Infatti la questione centrale non è rappresentata tanto dall’improbabile messa in sicurezza di queste armi, quanto piuttosto dalla ripresa del dialogo tra Washington e Mosca dopo mesi di “guerra fredda” sul dossier siriano. Appare ormai evidente come il comune obiettivo di arginare gli effetti di questo conflitto, che sempre più rischia di tracimare dai propri confini coinvolgendo l’intero Vicino Oriente, abbia spinto il Presidente Obama ad appoggiare l’iniziativa diplomatica del Ministro degli Esteri russo Lavrov, pur consapevole degli evidenti limiti.
Dal punto di vista tecnico-militare molti osservatori hanno sottolineato la difficoltà, se non la vera e propria impossibilità, di realizzare questo tipo di disarmo, anche tenendo conto del risibile limite di tempo entro cui il tutto dovrebbe avvenire: la prima metà del 2014.
Se operazioni di questo tipo, che richiedono l’intervento sul campo di decine di esperti e tecnici, risultano estremamente complesse in circostanze ordinarie, si può facilmente immaginare quali siano gli ostacoli cui si va incontro in un contesto bellico come quello siriano, con parte dei depositi segreti probabilmente dislocati anche in zone sotto il controllo dei cosiddetti ribelli, più che mai interessati a far fallire l’iniziativa.

Viene allora da domandarsi perché le parti in causa abbiano deciso di portare avanti questo tipo di opzione.
Se dal punto di vista russo si può senz’altro parlare di un’importante vittoria diplomatica, è soprattutto il comportamento di Washington che merita qualche riflessione in più. E’ sempre più evidente la volontà dell’Amministrazione Obama di evitare un coinvolgimento diretto in uno scenario dagli esiti imprevedibili, anche a costo di alimentare le accuse degli avversari politici di debolezza ed indecisione. Un’opzione, quella militare, d’altronde sconsigliata anche dagli esperti del Pentagono oltre ad essere avversata da un’opinione pubblica molto più preoccupata dalla crisi economica e comunque sfiduciata dopo gli evidenti fallimenti in Afghanistan ed Iraq.
Altro importante elemento da tenere in considerazione riguarda il ri-orientamento strategico avviato dal Presidente Obama, che, in chiara discontinuità con il suo predecessore, ha messo l’area del Pacifico in cima all’agenda geopolitica del Paese, disimpegnando forze proprio da quella vasta e complessa area che i neo con di Bush jr. avevano ribattezzato “il Grande Medio Oriente”.

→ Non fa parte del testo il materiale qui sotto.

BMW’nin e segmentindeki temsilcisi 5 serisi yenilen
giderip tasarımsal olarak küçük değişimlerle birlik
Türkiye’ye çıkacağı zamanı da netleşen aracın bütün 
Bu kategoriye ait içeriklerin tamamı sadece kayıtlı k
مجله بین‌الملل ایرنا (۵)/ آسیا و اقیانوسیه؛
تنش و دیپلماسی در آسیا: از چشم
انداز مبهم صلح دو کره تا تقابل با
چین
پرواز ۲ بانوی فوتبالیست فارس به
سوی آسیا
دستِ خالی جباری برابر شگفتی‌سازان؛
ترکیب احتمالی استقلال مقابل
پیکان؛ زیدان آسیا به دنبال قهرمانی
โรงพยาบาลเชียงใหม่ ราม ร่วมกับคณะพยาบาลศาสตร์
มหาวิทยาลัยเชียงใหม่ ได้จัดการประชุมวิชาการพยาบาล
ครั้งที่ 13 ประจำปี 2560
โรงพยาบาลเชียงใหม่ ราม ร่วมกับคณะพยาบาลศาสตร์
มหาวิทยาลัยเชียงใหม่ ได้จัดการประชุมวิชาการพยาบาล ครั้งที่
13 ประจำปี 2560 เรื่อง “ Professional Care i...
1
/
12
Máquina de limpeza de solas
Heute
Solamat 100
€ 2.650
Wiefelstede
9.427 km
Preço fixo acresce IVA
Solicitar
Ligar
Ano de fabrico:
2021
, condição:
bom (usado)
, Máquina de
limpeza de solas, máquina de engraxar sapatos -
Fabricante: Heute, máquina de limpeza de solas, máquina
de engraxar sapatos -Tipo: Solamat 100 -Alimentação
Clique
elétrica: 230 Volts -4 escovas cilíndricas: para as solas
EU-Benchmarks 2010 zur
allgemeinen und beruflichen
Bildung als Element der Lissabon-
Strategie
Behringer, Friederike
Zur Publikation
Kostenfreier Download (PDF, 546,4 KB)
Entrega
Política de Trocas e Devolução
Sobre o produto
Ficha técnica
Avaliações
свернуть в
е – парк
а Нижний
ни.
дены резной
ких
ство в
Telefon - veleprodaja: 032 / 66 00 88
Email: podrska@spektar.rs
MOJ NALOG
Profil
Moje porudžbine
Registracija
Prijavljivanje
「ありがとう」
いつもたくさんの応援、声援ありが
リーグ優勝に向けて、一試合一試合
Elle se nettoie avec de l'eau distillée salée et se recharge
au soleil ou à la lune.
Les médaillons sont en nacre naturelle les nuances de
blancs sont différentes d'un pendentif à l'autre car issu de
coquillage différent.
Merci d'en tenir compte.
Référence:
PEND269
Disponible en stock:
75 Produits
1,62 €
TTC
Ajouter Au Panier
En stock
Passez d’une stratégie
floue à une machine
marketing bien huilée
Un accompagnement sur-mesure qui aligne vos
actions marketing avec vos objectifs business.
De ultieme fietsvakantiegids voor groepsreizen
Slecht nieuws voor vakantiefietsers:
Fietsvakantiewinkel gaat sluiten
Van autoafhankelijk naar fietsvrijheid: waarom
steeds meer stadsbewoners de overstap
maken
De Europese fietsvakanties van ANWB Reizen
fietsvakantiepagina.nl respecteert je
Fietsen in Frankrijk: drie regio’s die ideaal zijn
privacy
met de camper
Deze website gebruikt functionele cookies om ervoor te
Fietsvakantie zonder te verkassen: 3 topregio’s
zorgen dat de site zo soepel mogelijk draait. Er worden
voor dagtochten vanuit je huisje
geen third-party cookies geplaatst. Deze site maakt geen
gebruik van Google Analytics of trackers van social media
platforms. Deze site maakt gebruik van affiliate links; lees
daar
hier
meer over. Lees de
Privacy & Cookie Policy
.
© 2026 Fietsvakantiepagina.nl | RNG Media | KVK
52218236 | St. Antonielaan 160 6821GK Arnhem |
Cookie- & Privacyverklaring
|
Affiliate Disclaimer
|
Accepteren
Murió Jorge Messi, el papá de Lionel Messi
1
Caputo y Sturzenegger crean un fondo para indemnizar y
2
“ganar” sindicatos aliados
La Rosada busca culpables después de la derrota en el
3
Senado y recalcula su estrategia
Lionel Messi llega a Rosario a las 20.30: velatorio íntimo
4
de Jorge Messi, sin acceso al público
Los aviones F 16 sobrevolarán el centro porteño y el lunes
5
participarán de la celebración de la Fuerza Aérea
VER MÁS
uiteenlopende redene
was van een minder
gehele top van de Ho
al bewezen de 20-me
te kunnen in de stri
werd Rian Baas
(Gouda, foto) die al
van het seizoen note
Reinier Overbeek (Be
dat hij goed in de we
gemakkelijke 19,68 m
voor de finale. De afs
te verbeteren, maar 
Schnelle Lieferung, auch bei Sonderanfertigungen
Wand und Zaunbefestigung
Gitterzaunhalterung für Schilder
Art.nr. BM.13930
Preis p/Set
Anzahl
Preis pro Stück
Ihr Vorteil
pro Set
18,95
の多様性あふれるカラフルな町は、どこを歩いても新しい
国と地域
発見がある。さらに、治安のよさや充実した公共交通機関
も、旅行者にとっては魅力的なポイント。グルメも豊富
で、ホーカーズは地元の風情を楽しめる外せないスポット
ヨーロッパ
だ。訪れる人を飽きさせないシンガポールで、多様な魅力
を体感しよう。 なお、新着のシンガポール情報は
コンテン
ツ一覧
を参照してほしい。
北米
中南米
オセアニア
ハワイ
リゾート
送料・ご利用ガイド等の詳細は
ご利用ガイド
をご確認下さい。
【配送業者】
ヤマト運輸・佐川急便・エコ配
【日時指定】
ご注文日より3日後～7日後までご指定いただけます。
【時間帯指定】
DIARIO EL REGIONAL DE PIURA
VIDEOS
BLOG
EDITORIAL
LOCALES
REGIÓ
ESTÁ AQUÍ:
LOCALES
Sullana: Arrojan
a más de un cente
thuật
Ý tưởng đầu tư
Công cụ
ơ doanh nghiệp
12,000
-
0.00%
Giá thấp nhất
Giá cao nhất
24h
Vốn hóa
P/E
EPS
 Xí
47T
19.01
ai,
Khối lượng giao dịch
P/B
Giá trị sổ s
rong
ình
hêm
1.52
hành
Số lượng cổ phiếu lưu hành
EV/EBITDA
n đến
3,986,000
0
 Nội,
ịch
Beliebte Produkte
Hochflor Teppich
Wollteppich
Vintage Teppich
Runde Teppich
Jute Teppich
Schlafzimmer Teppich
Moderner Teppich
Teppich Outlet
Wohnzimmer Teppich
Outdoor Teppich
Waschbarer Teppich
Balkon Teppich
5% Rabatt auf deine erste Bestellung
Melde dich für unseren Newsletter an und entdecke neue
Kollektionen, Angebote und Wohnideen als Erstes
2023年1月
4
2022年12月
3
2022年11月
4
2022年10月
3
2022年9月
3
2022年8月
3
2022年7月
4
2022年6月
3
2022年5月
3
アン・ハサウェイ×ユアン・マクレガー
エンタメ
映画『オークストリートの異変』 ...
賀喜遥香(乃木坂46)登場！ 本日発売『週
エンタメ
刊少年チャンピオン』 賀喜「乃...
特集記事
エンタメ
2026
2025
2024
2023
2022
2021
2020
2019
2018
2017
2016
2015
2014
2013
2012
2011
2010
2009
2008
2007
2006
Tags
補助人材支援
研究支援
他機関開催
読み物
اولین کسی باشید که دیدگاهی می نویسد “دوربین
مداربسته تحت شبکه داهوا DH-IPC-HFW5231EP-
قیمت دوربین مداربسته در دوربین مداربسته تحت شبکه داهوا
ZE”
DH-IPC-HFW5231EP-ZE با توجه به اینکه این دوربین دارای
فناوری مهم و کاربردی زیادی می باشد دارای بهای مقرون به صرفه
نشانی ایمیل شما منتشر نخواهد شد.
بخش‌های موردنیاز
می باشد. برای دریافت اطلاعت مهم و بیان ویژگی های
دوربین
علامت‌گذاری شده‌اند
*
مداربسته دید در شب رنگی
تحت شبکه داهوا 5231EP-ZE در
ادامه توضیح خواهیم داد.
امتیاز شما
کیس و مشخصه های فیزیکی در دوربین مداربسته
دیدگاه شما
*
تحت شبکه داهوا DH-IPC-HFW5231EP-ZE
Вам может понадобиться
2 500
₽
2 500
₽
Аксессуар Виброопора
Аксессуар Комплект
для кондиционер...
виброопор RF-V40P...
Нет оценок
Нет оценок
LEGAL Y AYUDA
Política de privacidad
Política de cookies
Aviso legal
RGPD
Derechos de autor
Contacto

Per meglio comprendere quale sarà il probabile atteggiamento di Washington nei prossimi mesi, può essere utile far riferimento a quanto scritto da Edward Luttwak sul New York Times lo scorso 23 agosto. L’influente politologo nell’occasione ha enunciato con la sua solita cinica chiarezza i due scenari che il Presidente deve assolutamente evitare si realizzino: la sconfitta di Assad o la vittoria di Assad. Nel primo caso, il rischio sarebbe quello di vedere la Siria scivolare nelle mani delle sempre più numerose ed agguerrite milizie jihadiste, nel secondo caso una vittoria di Damasco rappresenterebbe di riflesso una vittoria di Teheran e quindi un suo rafforzamento in termini di prestigio a scapito degli alleati regionali degli Stati Uniti, in primis l’Arabia Saudita. Quale dovrebbe essere allora l’opzione da portare avanti? “An indefinite draw”, un pareggio a tempo indeterminato. Come? Presto detto: aumentando o diminuendo i rifornimenti di armi e l’appoggio logistico sul campo ai ribelli a seconda di come volgono gli equilibri sul campo in un dato momento. Lasciare insomma che le parti in causa si dissanguino reciprocamente. Il tutto ovviamente sulla pelle della popolazione civile siriana. Più chiaro di così.